Nvidia could be preparing to stop supporting the driver for most of its GeForce GTX 600 and 700 series graphics cards thanks to its legacy Kepler GPU architecture. If so, the timing would not be ideal, as it is almost impossible to buy a graphics card right now anywhere near MSRP.
Termination of support is not a mandatory conclusion. Despite this, TechPowerUp the weekend saw an interesting entry into one data center document sketching the Nvidia driver assistance roadmap. At the time, it showed that Kelper was interrupted with Nvidia's impending stack of R470 drivers (it's currently at R460).
While the document is related to Nvidia's data center products, if driver support ends up on that side of the equation, the same would probably happen with its consumer offerings.
Here’s the real baffling part. The document shows that it was last updated in April last year, but there has been at least one recent change. Looking at the document now, it no longer shows the completion of support for Kepler with the R470 driver stack, and instead lists the support as "in progress". However, a visit to the Wayback Machine shows that R470 appeared at the end of the line as recently as this past Saturday.
Nvidia may have changed its mind given the current GPU landscape. Or since it's supposedly been more than a year since the document was updated (which is clearly not true), it's possible that Nvidia changed course some time ago and just forgot to log in and the correction so far.

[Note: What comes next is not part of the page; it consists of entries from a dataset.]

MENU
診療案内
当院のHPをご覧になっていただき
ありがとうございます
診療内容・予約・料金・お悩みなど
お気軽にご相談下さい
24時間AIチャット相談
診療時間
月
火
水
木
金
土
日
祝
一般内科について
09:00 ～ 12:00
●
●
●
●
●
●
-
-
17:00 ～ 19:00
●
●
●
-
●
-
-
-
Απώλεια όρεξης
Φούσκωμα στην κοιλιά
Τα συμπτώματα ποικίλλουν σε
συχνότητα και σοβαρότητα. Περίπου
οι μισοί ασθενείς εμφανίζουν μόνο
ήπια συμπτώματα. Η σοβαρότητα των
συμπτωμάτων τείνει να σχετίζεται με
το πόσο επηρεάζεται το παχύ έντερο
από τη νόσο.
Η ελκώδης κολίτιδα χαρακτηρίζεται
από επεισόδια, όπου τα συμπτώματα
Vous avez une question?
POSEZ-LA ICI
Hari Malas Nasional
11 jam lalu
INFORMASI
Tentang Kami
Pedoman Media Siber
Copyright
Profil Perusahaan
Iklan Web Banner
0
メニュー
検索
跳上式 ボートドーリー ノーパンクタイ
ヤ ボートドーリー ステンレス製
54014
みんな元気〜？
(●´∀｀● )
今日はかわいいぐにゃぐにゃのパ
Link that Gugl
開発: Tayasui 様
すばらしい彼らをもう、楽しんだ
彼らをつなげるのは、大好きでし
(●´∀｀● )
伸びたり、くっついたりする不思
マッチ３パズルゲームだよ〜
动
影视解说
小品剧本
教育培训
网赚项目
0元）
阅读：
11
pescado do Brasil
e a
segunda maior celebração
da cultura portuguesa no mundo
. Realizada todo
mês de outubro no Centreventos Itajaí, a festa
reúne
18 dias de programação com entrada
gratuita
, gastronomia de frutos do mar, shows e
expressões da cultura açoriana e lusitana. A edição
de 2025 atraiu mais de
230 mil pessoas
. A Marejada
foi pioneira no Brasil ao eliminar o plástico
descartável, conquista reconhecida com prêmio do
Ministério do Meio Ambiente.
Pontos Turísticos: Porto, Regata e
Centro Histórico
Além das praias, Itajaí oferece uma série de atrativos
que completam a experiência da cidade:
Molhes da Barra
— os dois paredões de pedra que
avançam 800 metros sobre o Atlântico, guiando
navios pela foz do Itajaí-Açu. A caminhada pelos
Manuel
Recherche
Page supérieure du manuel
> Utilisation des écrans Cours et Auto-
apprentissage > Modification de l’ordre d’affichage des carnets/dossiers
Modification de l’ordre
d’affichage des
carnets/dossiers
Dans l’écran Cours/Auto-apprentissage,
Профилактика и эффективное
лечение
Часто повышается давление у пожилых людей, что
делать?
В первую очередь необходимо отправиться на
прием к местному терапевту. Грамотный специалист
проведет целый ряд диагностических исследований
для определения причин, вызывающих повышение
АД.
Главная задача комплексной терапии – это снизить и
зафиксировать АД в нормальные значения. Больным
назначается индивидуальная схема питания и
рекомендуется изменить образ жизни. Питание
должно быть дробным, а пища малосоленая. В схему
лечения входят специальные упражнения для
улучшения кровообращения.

We'll find out soon enough. Starting with the latest version of the driver (466.47 WHQL), Kepler is still supported, which means that graphics card owners like the GeForce GTX 780 Ti receive new features (as supported) and performance adjustments. , just like the latest GPU owners.
Don’t be surprised if Nvidia ends support soon, though, either with the R470 battery or at some point not too terribly afterwards. Kepler has been around for almost a decade now and was replaced by Maxwell starting with some later revised GTX 700 models. It should also be noted that Nvidia ceased to be compatible with its Fermi GPUs (GeForce GTX 400 and 500) with its R390 controllers.